* TASK OBJECTIVE:
Could you print each of the lines below word for word, omitting the pictures from your output?
_ _ _ _ _ _ _
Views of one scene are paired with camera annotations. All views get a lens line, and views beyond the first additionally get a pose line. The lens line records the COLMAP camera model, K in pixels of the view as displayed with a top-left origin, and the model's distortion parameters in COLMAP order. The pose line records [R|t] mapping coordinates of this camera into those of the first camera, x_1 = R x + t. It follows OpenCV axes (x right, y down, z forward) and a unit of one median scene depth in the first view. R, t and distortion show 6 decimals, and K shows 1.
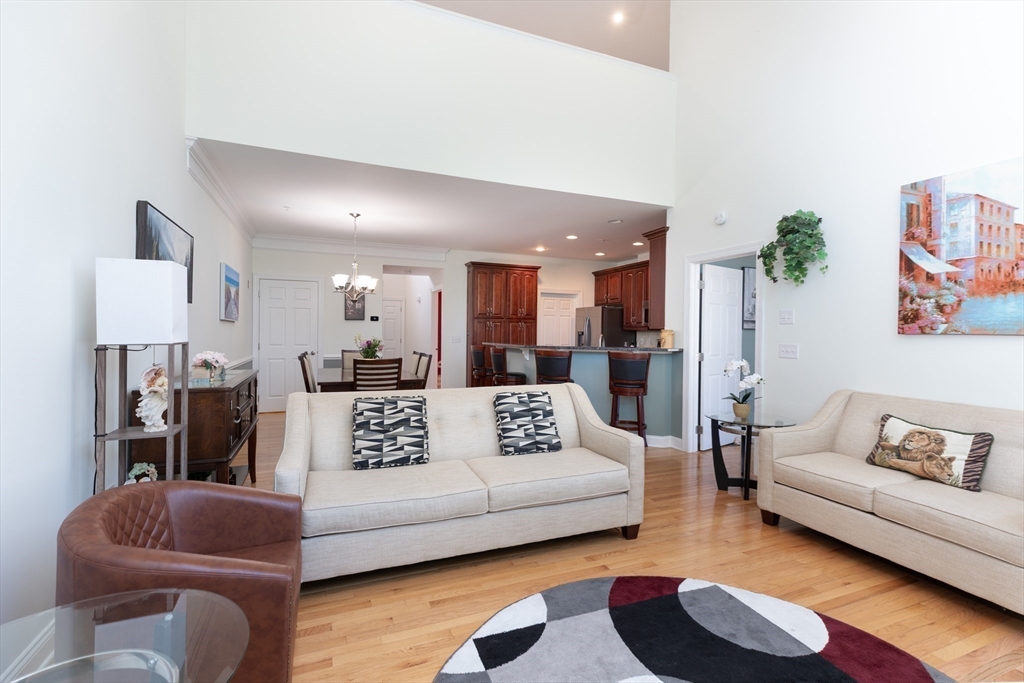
lens RADIAL K [[485.4, 0, 506.6], [0, 485.4, 334.8], [0, 0, 1]] dist [0.012746, -0.000525]
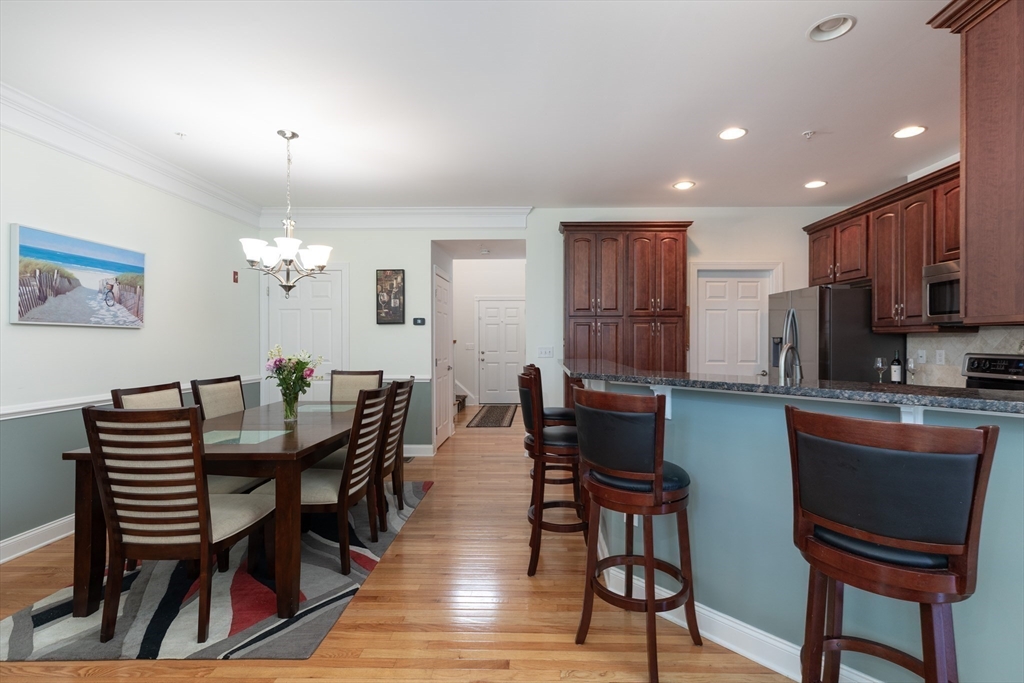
lens RADIAL K [[485.4, 0, 521.5], [0, 485.4, 340.5], [0, 0, 1]] dist [0.012746, -0.000525]
pose [[0.920541, -0.009870, -0.390521, 0.109178], [0.007665, 0.999945, -0.007205, -0.001355], [0.390570, 0.003640, 0.920566, 0.418793]]
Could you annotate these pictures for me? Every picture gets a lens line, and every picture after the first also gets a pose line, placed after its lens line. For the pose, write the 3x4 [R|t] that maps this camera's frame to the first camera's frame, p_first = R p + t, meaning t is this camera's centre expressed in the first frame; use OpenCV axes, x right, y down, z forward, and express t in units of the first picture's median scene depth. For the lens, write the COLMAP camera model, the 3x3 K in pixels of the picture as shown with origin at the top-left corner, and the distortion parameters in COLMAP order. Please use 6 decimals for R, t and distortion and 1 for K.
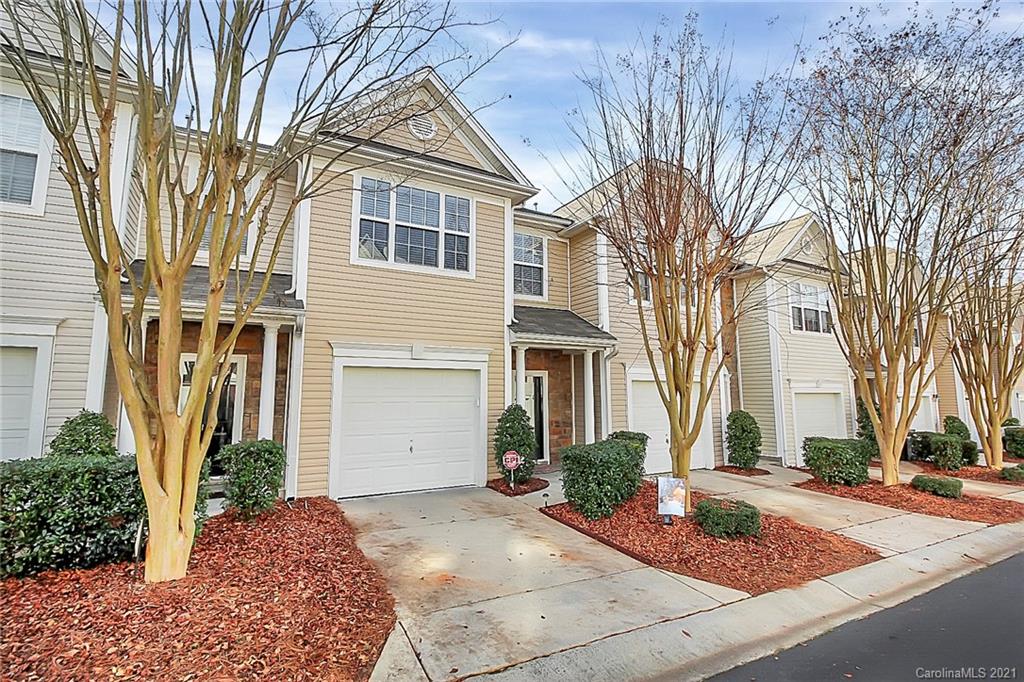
lens RADIAL K [[481.0, 0, 518.0], [0, 481.0, 334.1], [0, 0, 1]] dist [-0.003323, -0.007849]
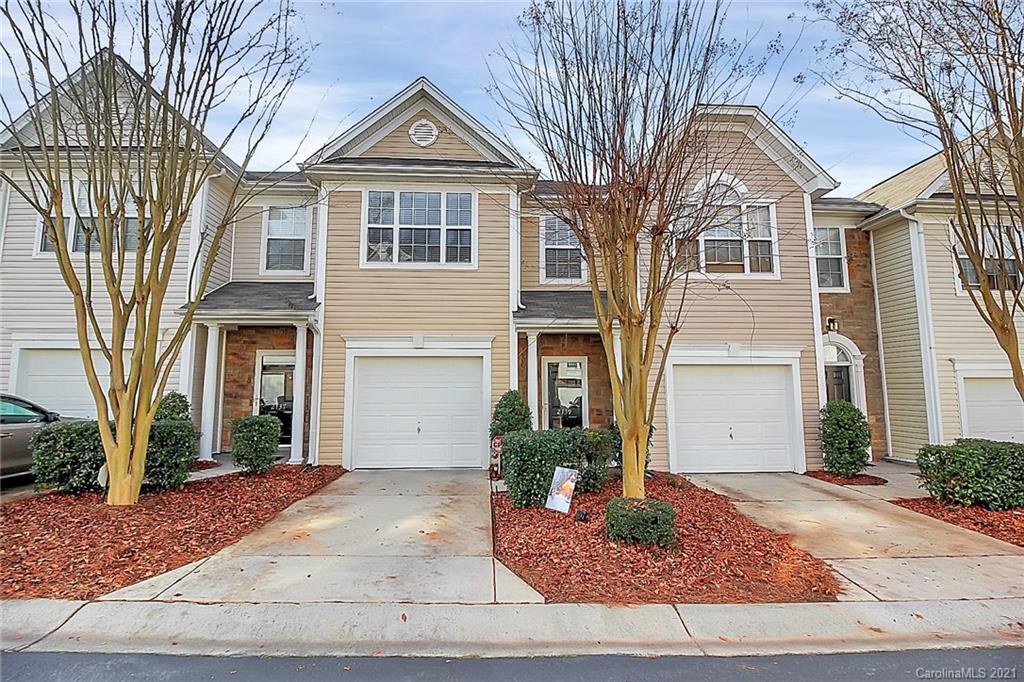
lens RADIAL K [[481.0, 0, 518.0], [0, 481.0, 334.1], [0, 0, 1]] dist [-0.003323, -0.007849]
pose [[0.898426, -0.048554, -0.436433, 0.467694], [0.055748, 0.998438, 0.003684, 0.028071], [0.435573, -0.027640, 0.899729, 0.111430]]
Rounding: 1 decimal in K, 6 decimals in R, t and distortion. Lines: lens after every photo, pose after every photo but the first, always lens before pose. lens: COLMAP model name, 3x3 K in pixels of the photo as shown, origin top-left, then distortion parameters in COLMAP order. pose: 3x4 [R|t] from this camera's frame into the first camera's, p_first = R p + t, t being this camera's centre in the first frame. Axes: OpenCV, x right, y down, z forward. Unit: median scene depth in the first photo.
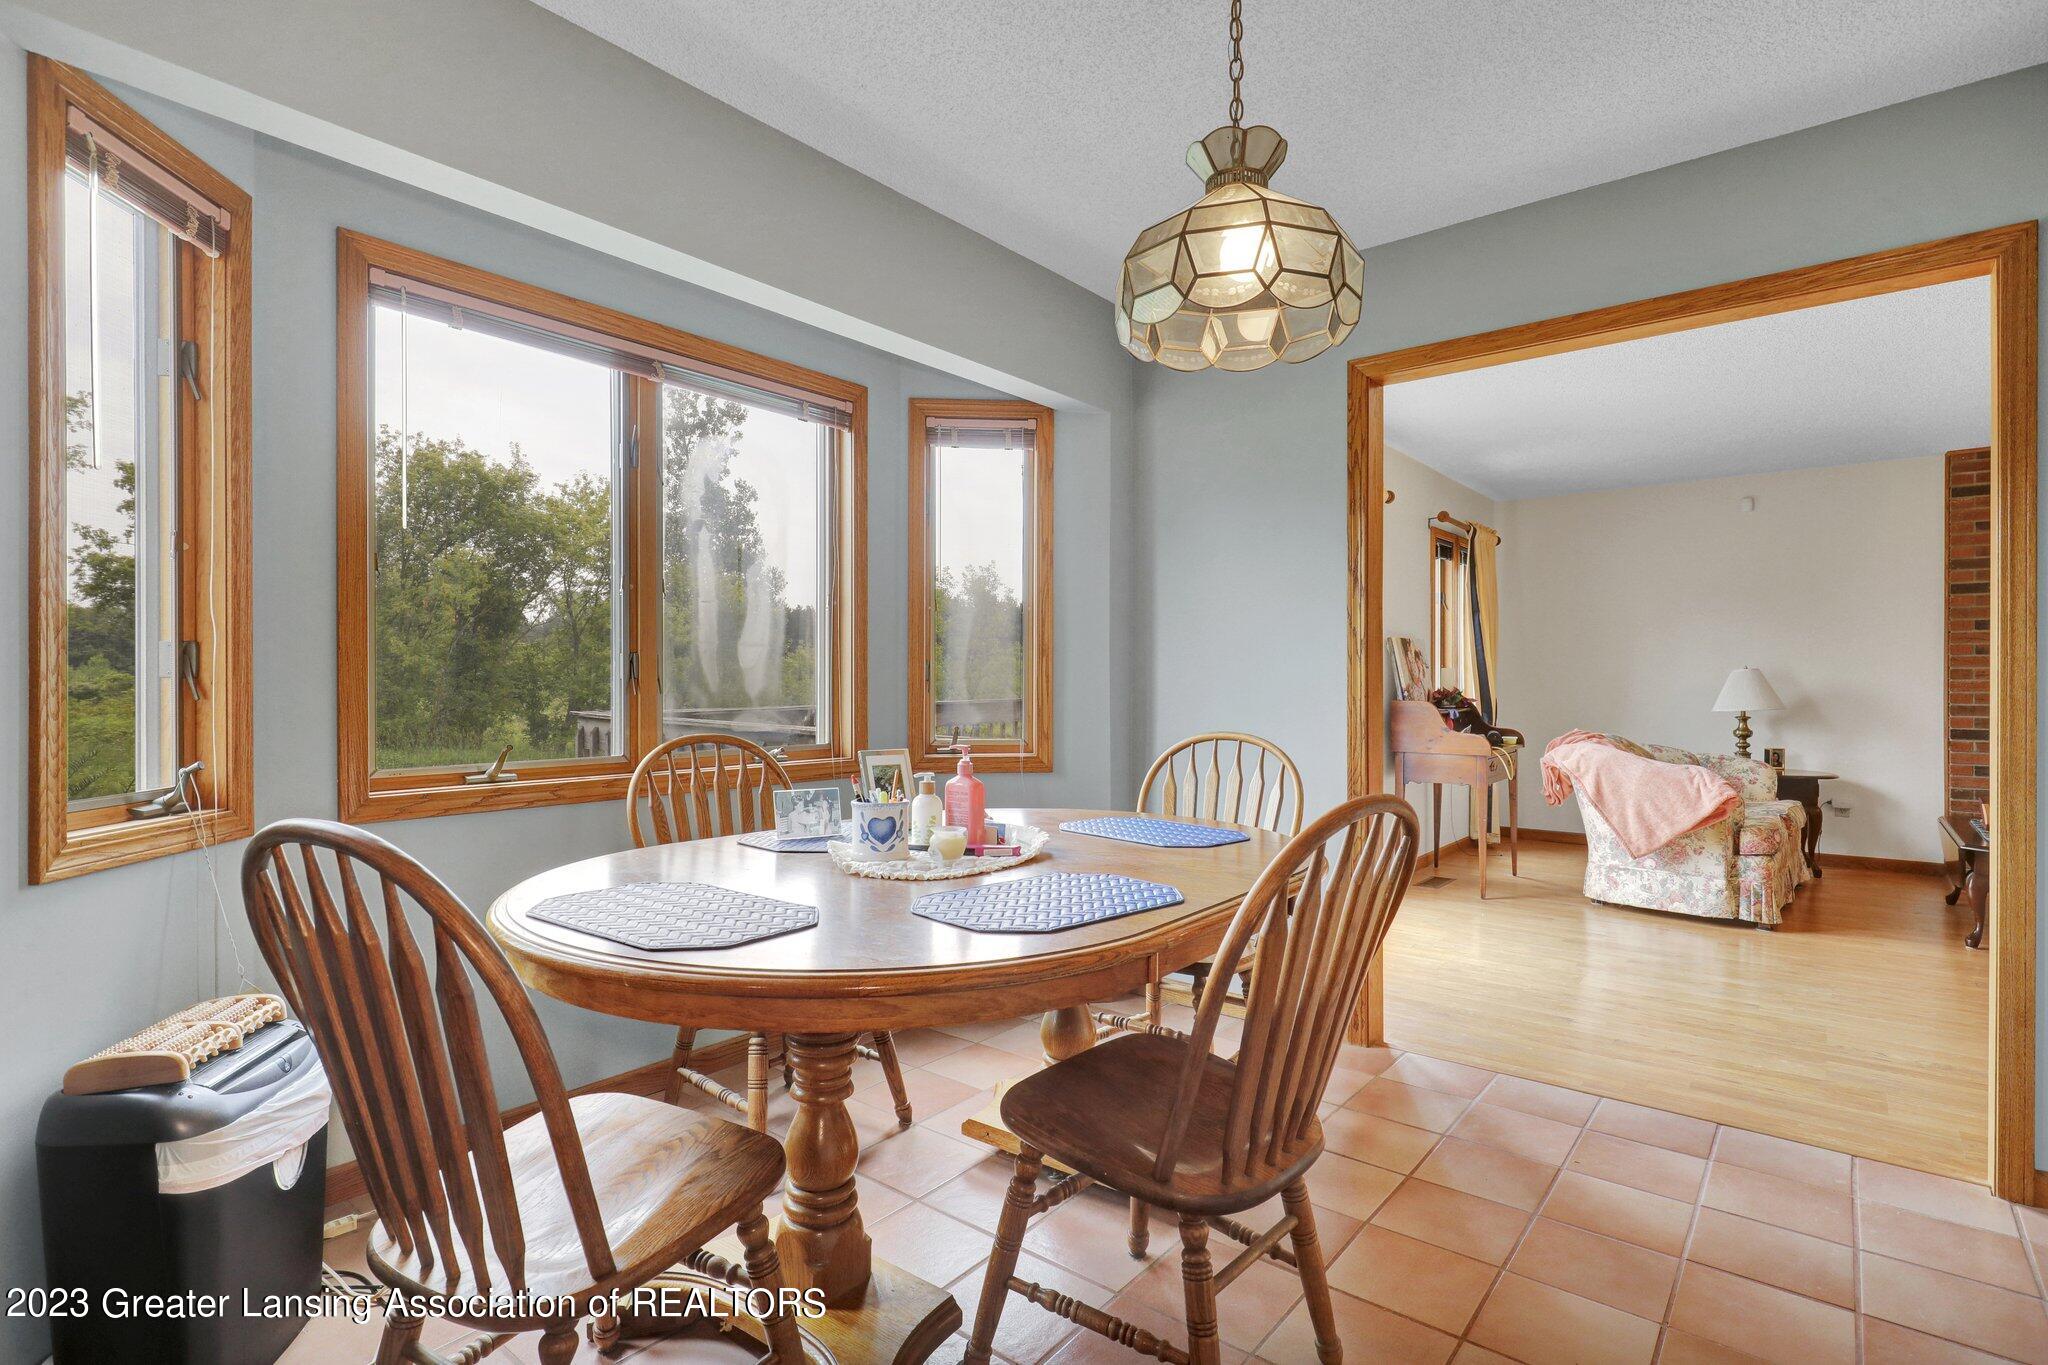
lens RADIAL K [[1028.1, 0, 1023.1], [0, 1028.1, 685.6], [0, 0, 1]] dist [-0.001112, -0.000139]
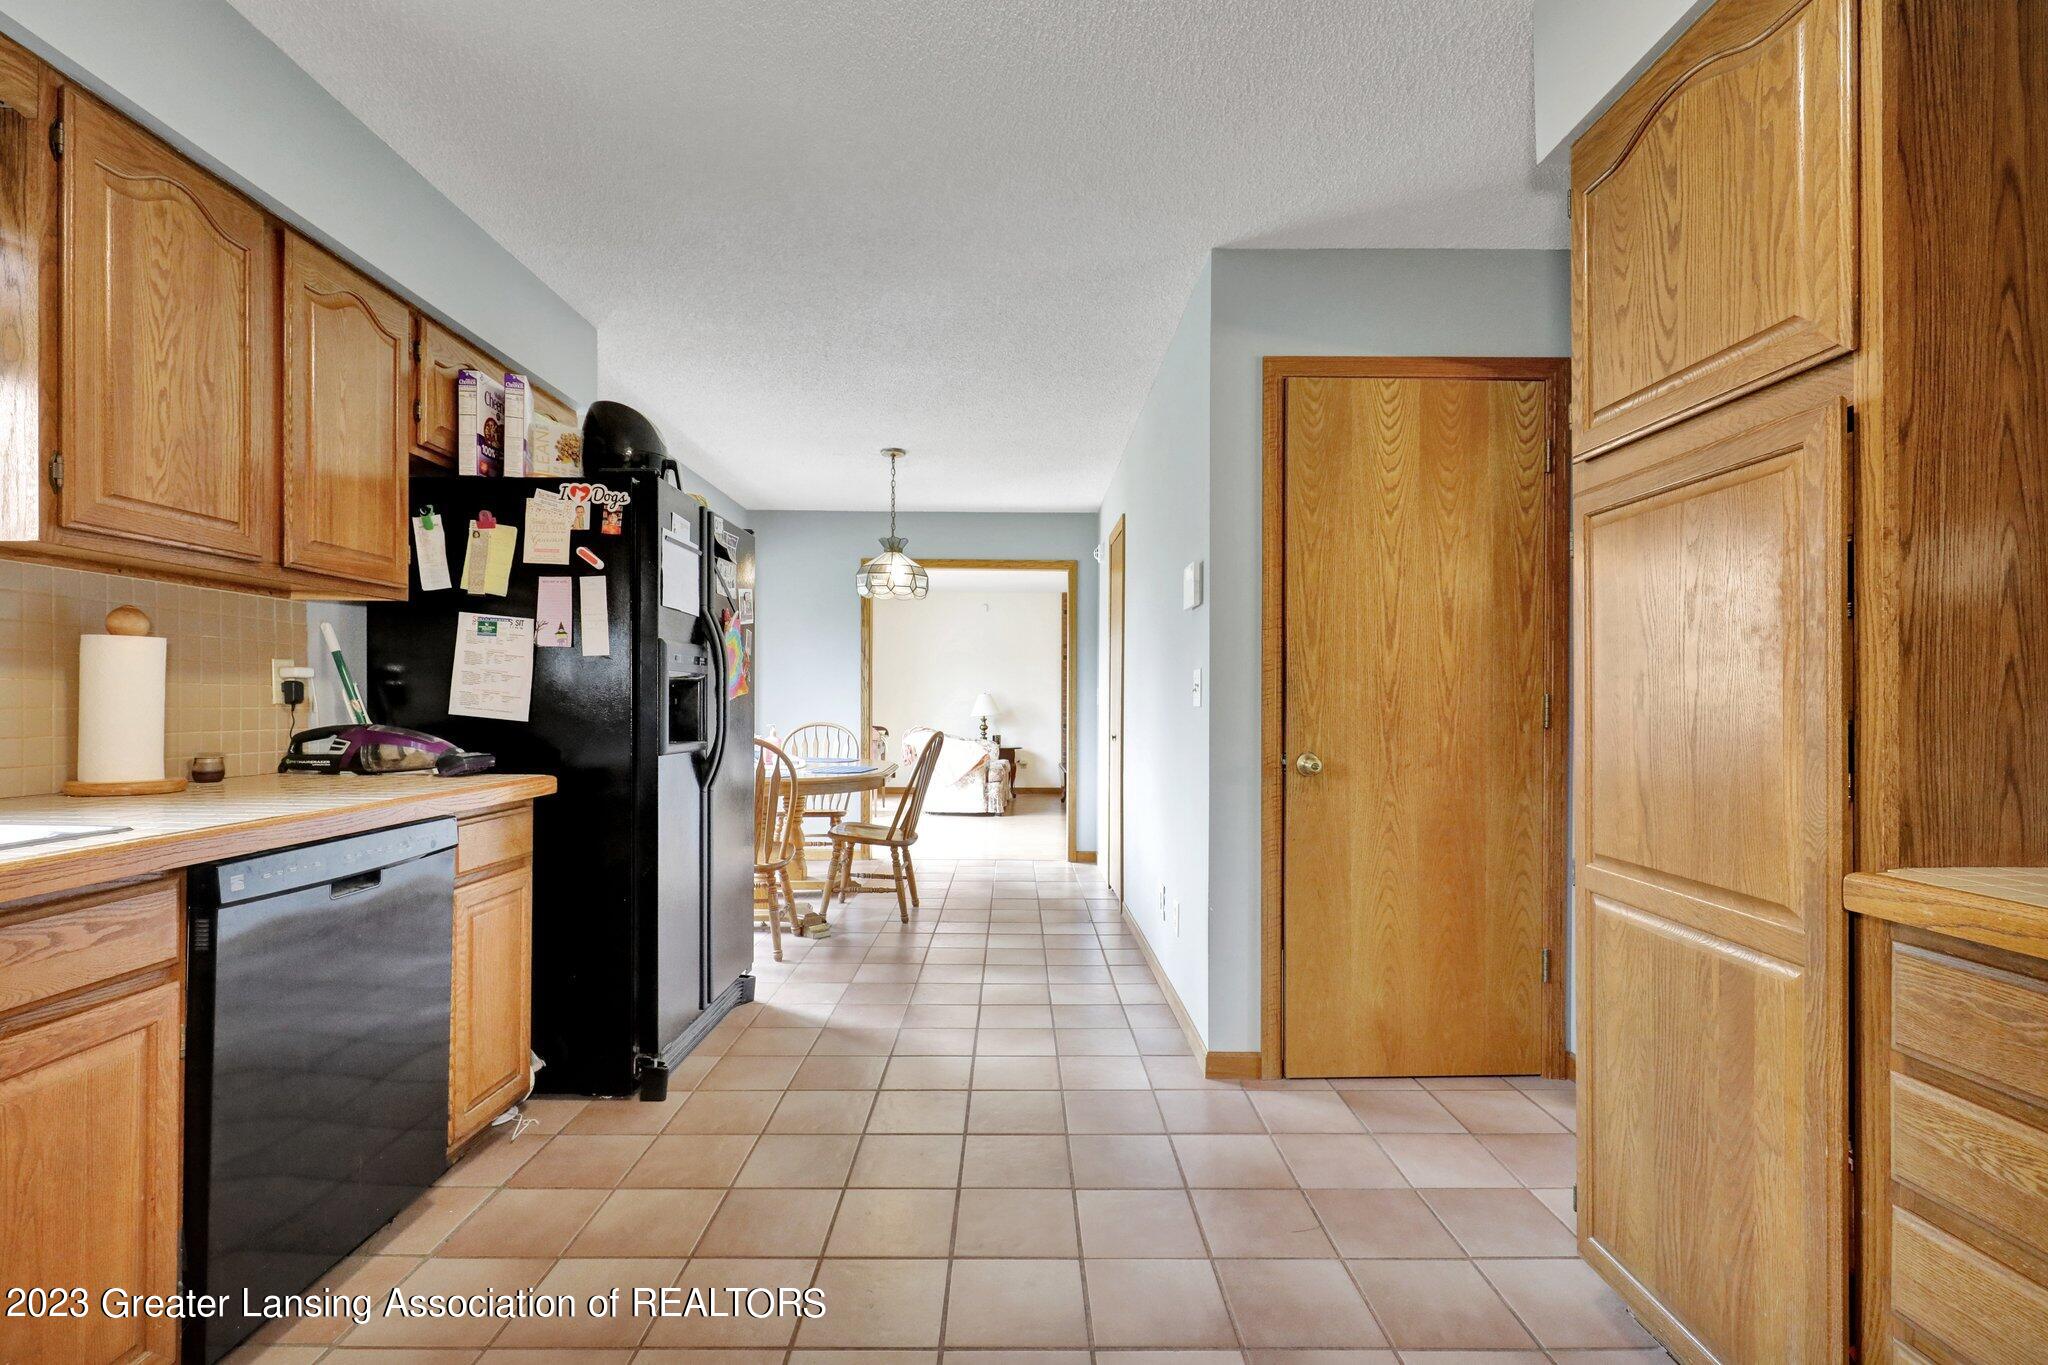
lens RADIAL K [[947.9, 0, 1023.4], [0, 947.9, 692.5], [0, 0, 1]] dist [0.065772, 0.002554]
pose [[0.776717, 0.004692, 0.629832, -0.395504], [0.002195, 0.999946, -0.010157, -0.000926], [-0.629846, 0.009271, 0.776665, -0.468505]]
_ _ _ _ _ _ _
* REPLY TO THE TASK:
Views of one scene are paired with camera annotations. All views get a lens line, and views beyond the first additionally get a pose line. The lens line records the COLMAP camera model, K in pixels of the view as displayed with a top-left origin, and the model's distortion parameters in COLMAP order. The pose line records [R|t] mapping coordinates of this camera into those of the first camera, x_1 = R x + t. It follows OpenCV axes (x right, y down, z forward) and a unit of one median scene depth in the first view. R, t and distortion show 6 decimals, and K shows 1.
lens RADIAL K [[485.4, 0, 506.6], [0, 485.4, 334.8], [0, 0, 1]] dist [0.012746, -0.000525]
lens RADIAL K [[485.4, 0, 521.5], [0, 485.4, 340.5], [0, 0, 1]] dist [0.012746, -0.000525]
pose [[0.920541, -0.009870, -0.390521, 0.109178], [0.007665, 0.999945, -0.007205, -0.001355], [0.390570, 0.003640, 0.920566, 0.418793]]
Could you annotate these pictures for me? Every picture gets a lens line, and every picture after the first also gets a pose line, placed after its lens line. For the pose, write the 3x4 [R|t] that maps this camera's frame to the first camera's frame, p_first = R p + t, meaning t is this camera's centre expressed in the first frame; use OpenCV axes, x right, y down, z forward, and express t in units of the first picture's median scene depth. For the lens, write the COLMAP camera model, the 3x3 K in pixels of the picture as shown with origin at the top-left corner, and the distortion parameters in COLMAP order. Please use 6 decimals for R, t and distortion and 1 for K.
lens RADIAL K [[481.0, 0, 518.0], [0, 481.0, 334.1], [0, 0, 1]] dist [-0.003323, -0.007849]
lens RADIAL K [[481.0, 0, 518.0], [0, 481.0, 334.1], [0, 0, 1]] dist [-0.003323, -0.007849]
pose [[0.898426, -0.048554, -0.436433, 0.467694], [0.055748, 0.998438, 0.003684, 0.028071], [0.435573, -0.027640, 0.899729, 0.111430]]
Rounding: 1 decimal in K, 6 decimals in R, t and distortion. Lines: lens after every photo, pose after every photo but the first, always lens before pose. lens: COLMAP model name, 3x3 K in pixels of the photo as shown, origin top-left, then distortion parameters in COLMAP order. pose: 3x4 [R|t] from this camera's frame into the first camera's, p_first = R p + t, t being this camera's centre in the first frame. Axes: OpenCV, x right, y down, z forward. Unit: median scene depth in the first photo.
lens RADIAL K [[1028.1, 0, 1023.1], [0, 1028.1, 685.6], [0, 0, 1]] dist [-0.001112, -0.000139]
lens RADIAL K [[947.9, 0, 1023.4], [0, 947.9, 692.5], [0, 0, 1]] dist [0.065772, 0.002554]
pose [[0.776717, 0.004692, 0.629832, -0.395504], [0.002195, 0.999946, -0.010157, -0.000926], [-0.629846, 0.009271, 0.776665, -0.468505]]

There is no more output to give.